任务要求.
- 1) 把节选中以“现成工具”开头的那段改写成简短的要点列表，主要事实须保留。
- 2) 请一字不差地誊写节选中的一段，起于“现成工具:Arize AI、WhyLabs 是”，止于“AWS / GCP 的默认选择。”。

现成工具:Arize AI、WhyLabs 是 SaaS,自带漂移与 embedding 监控面板;Evidently 是主流开源库,可接入 Airflow 或 Notebook 输出 HTML/JSON 漂移报告。自研最小组合:Prometheus + Grafana 看数值 + Great Expectations 看 schema。SageMaker Model Monitor、Vertex AI Model Monitoring 分别是 AWS / GCP 的默认选择。
再训练触发条件
Chip Huyen Ch.9 列出四种触发策略,面试官喜欢看你把权衡讲清楚:
- 定时:每 N 天一次。简单、可预期;数据稳定时浪费算力,高速变化场景跟不上。
- 数据触发:漂移指标连续 K 个窗口越阈值。对指标选择敏感。
- 性能触发:线上指标相对滚动基线下降 ΔX 时触发。需要标签——很多场景标签贵或迟到。
- 持续学习:分钟级微批在线学习。只有在领域几小时内就变化(新闻流、欺诈)时才值得。

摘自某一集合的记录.
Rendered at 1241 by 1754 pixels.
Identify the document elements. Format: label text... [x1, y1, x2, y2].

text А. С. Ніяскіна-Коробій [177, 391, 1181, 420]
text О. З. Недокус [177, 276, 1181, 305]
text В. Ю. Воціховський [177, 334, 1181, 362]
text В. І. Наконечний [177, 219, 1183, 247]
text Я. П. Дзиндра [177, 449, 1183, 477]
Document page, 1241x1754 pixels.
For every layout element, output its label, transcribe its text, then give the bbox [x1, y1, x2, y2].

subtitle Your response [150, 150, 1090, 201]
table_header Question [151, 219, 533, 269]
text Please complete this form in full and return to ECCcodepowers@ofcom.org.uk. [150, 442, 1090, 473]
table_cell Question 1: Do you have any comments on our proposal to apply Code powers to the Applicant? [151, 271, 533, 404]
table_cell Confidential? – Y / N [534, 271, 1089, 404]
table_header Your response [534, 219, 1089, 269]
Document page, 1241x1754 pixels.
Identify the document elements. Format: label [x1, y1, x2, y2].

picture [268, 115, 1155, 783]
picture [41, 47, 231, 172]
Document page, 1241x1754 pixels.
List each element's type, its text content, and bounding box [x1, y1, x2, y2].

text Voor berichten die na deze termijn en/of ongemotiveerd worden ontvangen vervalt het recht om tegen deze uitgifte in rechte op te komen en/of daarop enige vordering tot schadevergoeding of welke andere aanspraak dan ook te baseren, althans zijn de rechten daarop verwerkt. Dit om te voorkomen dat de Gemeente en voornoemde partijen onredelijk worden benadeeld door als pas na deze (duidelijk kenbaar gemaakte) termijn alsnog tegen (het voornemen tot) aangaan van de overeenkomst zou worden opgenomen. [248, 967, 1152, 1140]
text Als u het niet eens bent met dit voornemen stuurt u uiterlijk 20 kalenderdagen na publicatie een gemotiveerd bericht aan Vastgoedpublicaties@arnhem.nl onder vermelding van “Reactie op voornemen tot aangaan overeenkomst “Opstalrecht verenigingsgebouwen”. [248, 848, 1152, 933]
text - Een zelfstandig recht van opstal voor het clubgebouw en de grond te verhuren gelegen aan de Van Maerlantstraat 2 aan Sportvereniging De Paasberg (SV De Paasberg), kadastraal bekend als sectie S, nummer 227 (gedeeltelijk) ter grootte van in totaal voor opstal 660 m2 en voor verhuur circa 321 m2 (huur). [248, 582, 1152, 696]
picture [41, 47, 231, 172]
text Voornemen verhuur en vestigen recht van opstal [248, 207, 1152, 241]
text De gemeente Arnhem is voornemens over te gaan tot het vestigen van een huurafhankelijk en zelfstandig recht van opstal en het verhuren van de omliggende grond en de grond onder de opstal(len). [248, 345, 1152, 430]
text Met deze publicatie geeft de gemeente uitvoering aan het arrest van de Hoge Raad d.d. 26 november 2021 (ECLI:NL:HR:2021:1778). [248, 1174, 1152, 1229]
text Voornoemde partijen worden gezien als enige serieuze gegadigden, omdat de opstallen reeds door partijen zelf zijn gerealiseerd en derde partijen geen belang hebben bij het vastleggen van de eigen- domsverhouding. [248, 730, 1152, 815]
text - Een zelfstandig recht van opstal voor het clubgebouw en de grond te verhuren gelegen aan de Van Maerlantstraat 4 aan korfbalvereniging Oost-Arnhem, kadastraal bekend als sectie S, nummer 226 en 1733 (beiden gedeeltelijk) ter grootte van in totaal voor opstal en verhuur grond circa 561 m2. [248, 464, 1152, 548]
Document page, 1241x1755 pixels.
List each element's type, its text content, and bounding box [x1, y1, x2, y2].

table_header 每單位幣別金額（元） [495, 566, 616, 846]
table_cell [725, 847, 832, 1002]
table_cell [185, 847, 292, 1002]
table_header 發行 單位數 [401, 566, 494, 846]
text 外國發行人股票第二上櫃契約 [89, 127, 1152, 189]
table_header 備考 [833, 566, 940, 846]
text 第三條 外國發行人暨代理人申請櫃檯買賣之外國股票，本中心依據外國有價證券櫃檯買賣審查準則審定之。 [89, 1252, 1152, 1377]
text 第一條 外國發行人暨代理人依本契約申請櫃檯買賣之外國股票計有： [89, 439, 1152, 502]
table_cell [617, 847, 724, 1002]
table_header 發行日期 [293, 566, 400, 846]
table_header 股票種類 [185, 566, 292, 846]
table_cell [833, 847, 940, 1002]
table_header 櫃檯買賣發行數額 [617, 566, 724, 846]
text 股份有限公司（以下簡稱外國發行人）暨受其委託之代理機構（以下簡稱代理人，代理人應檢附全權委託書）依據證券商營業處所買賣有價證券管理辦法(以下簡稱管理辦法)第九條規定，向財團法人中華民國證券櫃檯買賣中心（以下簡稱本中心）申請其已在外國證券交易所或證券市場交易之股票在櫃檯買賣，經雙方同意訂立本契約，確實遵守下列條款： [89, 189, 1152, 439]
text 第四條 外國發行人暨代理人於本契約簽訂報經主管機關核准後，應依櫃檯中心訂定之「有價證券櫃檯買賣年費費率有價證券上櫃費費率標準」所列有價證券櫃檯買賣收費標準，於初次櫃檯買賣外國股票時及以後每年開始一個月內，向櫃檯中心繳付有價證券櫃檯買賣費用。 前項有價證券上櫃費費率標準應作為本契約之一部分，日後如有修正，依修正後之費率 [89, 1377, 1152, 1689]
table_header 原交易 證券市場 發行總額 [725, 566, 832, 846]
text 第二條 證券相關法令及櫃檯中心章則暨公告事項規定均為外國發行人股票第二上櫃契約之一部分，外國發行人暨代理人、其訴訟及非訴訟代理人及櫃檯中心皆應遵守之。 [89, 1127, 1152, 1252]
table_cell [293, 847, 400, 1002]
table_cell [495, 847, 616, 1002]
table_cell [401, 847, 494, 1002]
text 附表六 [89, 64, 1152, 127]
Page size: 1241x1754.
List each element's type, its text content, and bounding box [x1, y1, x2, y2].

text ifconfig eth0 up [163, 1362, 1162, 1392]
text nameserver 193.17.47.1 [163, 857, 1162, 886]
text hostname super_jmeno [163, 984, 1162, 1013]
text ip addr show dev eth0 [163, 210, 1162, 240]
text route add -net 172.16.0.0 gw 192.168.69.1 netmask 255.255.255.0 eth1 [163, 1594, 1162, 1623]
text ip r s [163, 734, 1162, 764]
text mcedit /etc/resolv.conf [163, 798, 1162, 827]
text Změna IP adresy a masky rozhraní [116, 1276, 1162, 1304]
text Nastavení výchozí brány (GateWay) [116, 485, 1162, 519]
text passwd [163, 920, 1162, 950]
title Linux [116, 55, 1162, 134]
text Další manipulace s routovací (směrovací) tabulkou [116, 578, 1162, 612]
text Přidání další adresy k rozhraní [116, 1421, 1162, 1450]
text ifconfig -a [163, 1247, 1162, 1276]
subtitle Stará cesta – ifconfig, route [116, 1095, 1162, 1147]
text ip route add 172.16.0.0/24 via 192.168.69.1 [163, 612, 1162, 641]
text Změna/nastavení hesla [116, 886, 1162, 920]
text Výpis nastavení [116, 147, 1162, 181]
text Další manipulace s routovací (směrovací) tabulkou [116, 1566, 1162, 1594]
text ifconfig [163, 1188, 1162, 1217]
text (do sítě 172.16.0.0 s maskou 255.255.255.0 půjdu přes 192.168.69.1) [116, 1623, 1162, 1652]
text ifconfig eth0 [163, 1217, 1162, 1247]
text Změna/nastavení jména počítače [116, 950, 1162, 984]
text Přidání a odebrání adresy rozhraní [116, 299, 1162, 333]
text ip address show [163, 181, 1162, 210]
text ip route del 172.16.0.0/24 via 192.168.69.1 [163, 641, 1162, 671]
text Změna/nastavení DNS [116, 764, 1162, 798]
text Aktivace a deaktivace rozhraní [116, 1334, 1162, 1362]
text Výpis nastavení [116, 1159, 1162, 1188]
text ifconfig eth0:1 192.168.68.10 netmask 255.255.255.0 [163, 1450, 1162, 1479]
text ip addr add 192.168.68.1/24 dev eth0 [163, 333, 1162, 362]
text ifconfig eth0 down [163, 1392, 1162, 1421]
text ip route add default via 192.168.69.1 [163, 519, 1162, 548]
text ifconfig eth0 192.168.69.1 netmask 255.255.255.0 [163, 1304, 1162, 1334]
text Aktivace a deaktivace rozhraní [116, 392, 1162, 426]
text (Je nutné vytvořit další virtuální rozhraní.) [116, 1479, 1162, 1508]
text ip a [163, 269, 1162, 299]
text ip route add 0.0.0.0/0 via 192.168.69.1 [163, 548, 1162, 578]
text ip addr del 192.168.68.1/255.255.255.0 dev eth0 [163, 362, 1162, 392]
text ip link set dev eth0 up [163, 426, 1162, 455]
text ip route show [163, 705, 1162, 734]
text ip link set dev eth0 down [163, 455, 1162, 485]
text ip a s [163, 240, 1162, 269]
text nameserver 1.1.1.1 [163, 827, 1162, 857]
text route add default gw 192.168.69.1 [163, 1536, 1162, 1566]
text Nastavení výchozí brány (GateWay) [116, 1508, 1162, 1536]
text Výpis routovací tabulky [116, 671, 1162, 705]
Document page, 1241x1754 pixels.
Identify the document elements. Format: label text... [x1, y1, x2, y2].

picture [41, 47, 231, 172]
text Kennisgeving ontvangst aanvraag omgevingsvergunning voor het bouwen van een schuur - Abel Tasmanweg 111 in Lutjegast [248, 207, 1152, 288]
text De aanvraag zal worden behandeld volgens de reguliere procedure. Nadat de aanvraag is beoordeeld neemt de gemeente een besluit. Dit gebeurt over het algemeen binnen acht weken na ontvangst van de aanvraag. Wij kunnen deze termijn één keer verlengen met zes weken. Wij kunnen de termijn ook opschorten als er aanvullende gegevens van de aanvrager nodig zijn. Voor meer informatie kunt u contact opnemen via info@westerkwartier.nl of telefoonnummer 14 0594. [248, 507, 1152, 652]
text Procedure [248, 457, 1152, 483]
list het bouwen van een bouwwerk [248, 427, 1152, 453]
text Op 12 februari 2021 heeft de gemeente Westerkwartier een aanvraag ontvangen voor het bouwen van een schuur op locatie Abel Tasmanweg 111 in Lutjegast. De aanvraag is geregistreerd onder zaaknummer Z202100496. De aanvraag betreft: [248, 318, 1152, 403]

参考答案.
- 1)
- SaaS：Arize AI、WhyLabs，自带漂移与 embedding 监控面板
- 开源：Evidently 为主流开源库，可接入 Airflow 或 Notebook，输出 HTML/JSON 漂移报告
- 自研最小组合：Prometheus + Grafana 看数值，Great Expectations 看 schema
- 云平台默认选择：AWS 为 SageMaker Model Monitor，GCP 为 Vertex AI Model Monitoring

- 2)
现成工具:Arize AI、WhyLabs 是 SaaS,自带漂移与 embedding 监控面板;Evidently 是主流开源库,可接入 Airflow 或 Notebook 输出 HTML/JSON 漂移报告。自研最小组合:Prometheus + Grafana 看数值 + Great Expectations 看 schema。SageMaker Model Monitor、Vertex AI Model Monitoring 分别是 AWS / GCP 的默认选择。